Dietary protein provides the amino acid building blocks to make new proteins. It’s easy to recognize the importance of protein for children, but new research reveals that dietary protein may be even more important for older adults. The Academy of Nutrition and Dietetics (formerly the American Dietetic Association) published a Position Paper in the August issue of the Journal highlighting the importance of the amount and distribution of protein at individual meals for healthy aging. The new research defines the need for older adults to consume 25 to 30 g of protein at multiple meals each day with emphasis on the need for protein at breakfast.

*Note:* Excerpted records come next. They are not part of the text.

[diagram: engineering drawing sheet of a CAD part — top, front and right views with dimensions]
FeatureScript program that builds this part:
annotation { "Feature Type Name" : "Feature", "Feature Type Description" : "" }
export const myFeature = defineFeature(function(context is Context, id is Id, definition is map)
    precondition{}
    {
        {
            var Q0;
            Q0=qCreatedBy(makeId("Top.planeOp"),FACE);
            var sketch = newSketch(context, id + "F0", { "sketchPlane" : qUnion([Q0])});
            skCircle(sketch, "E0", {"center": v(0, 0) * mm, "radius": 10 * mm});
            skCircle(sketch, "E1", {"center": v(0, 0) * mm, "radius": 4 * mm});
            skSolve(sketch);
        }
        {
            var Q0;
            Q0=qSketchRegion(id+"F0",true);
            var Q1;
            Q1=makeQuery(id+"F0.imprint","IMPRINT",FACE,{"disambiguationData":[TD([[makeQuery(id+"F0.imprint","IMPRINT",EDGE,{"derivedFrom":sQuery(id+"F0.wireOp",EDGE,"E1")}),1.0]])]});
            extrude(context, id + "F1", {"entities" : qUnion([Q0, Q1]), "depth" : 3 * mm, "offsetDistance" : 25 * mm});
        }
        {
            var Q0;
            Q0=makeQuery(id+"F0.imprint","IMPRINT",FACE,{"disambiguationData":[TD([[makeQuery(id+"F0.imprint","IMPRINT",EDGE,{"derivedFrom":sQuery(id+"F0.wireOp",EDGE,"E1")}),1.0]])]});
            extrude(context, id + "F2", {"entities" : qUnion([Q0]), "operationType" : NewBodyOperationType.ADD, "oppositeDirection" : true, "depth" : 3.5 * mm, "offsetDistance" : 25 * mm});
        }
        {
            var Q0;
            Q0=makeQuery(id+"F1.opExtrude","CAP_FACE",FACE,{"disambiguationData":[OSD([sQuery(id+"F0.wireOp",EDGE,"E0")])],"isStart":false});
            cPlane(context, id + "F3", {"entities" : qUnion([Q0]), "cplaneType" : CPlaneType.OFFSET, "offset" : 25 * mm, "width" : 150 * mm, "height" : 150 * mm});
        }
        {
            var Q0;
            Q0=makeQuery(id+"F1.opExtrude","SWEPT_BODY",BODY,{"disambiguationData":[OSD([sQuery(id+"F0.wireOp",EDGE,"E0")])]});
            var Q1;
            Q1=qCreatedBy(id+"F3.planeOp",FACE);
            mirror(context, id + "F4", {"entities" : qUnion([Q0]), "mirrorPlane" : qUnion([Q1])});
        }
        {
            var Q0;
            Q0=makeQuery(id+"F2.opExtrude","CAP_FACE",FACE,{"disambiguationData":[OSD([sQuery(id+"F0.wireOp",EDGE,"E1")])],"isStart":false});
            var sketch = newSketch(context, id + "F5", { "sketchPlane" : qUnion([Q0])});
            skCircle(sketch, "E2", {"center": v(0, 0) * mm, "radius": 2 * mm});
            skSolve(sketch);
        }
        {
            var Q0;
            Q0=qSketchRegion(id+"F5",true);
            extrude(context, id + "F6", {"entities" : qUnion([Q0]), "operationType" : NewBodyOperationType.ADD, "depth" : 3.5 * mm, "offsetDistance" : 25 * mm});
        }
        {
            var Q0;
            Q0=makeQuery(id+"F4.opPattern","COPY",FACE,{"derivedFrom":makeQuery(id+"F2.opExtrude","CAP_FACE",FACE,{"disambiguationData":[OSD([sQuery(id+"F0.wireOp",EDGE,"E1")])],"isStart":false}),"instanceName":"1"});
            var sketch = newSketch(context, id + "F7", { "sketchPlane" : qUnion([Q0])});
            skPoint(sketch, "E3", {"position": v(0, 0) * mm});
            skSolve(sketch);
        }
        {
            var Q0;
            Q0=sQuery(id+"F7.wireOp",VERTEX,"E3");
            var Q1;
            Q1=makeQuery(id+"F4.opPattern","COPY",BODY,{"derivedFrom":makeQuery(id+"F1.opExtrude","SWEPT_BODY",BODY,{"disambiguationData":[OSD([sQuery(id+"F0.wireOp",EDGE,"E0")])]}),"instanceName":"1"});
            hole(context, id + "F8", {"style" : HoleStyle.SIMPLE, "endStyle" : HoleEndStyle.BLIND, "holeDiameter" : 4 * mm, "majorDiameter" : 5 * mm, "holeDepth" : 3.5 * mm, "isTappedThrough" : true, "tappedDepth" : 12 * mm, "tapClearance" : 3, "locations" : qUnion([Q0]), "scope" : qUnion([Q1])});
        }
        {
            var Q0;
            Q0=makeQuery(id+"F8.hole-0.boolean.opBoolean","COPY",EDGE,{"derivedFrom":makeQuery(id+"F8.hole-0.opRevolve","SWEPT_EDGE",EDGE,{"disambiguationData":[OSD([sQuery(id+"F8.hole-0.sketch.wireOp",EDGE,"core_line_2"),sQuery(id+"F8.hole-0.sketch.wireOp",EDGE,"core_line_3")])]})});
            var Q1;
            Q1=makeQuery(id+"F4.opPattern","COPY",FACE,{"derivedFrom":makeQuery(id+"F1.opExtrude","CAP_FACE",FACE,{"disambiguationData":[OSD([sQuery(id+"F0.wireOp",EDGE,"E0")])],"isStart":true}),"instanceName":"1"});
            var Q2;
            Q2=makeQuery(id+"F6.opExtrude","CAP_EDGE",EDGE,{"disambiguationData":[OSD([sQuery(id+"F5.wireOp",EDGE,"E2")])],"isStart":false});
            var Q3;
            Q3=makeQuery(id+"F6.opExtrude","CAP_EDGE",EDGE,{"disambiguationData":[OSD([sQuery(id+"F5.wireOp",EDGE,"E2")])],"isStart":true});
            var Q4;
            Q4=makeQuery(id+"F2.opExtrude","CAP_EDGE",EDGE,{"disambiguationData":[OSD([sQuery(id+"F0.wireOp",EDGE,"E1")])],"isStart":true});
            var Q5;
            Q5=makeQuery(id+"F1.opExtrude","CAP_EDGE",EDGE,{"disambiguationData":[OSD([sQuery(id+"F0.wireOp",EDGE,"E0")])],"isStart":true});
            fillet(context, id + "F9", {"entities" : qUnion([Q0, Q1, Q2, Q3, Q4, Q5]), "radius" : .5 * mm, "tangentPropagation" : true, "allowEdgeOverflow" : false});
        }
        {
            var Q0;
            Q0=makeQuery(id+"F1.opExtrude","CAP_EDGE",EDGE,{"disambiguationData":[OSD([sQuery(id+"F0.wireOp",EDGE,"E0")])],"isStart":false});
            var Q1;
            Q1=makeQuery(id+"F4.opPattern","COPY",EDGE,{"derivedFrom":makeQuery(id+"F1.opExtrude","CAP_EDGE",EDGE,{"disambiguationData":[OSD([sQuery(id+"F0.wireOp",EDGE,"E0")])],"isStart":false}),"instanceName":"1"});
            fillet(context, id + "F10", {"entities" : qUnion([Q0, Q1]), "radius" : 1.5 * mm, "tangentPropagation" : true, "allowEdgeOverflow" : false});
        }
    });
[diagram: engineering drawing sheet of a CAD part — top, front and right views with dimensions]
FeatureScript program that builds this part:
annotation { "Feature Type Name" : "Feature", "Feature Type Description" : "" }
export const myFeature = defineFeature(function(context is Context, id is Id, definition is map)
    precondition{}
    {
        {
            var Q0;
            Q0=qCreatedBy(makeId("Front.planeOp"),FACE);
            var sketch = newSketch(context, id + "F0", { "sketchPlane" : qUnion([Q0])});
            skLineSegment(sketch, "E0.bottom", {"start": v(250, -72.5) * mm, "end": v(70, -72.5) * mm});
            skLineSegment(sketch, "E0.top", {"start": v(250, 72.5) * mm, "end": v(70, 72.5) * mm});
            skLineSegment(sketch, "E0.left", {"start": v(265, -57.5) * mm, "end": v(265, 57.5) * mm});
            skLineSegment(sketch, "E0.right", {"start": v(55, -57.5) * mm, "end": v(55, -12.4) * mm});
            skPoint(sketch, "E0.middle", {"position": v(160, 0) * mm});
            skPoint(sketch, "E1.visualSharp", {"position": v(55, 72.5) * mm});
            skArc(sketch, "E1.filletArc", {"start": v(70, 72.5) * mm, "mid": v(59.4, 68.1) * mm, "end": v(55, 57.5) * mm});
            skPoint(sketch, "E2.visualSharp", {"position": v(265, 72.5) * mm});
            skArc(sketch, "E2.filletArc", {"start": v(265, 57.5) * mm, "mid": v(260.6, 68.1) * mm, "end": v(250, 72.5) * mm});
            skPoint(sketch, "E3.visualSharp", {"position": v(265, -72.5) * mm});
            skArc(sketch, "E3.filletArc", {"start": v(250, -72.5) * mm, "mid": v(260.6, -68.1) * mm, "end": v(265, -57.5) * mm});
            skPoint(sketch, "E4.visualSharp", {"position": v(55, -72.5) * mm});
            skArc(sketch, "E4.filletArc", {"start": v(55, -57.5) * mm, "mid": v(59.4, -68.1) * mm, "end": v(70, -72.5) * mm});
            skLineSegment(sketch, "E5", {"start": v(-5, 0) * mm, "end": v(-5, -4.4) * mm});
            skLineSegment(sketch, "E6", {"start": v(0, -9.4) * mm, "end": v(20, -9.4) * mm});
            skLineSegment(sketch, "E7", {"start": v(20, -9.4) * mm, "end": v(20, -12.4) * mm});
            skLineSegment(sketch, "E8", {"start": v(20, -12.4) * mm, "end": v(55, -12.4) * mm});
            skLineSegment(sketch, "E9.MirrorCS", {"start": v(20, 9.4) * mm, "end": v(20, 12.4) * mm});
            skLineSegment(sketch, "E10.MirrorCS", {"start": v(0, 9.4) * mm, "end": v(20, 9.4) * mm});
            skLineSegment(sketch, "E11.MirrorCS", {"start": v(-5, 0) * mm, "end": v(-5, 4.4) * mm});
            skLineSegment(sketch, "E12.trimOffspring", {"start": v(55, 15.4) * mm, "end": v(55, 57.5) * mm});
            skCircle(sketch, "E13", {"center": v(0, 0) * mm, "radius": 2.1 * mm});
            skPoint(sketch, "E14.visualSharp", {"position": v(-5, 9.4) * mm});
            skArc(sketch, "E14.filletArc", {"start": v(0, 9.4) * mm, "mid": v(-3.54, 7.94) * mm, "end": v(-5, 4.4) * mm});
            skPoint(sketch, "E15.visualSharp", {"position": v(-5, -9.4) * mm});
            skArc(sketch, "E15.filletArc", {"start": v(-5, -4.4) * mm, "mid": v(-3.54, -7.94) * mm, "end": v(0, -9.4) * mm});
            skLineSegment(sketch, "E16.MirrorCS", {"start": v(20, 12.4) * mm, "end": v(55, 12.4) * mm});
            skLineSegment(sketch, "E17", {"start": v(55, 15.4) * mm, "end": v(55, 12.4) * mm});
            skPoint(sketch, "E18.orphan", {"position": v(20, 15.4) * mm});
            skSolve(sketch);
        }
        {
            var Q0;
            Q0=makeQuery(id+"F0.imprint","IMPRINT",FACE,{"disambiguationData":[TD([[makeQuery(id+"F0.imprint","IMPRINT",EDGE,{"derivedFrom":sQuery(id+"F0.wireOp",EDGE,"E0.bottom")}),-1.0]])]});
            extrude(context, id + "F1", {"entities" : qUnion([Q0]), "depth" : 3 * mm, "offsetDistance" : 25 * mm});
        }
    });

Nearly 50 million Americans are over the age of 65. With life expectancy reaching 90, disability is the #1 health liability for adults. Nearly 50% of adults > 65 years old exhibit disability. Reduced physical activity contributes to weight gain characterized as increased body fat and loss of muscle. Age-related loss of muscle is called sarcopenia and a primary contributor to obesity, heart disease, diabetes, and arthritis in adults.
Current dietary guidelines for protein focus on consuming the minimum RDA for protein of 0.8 g/kg body weight with no mention of meal distribution. New research suggests that adults may need 1.0 to 1.6 g/kg of protein and with a minimum of 30 g at each meal. This meal threshold for protein arises from the specific requirement for essential amino acids to repair and replace proteins in muscle. In children and young adults, synthesis of muscle protein is driven by hormones, physical activity, and a good diet. However, when growth ends, adults must maintain muscle without the metabolic advantage of growth hormones and many adults reduce physical activity. These age-related changes emphasize the need for dietary protein.
The average American consumes < 12 g of protein at breakfast, often < 20 g at lunch, and > 65 g at dinner. Any meal that contains < 25 g of protein provides no benefit to muscles and essentially wastes the protein in the meal. Dietary advice for older adults needs to recognize the protein threshold at meals and modify eating patterns to shift protein to meals early in the day.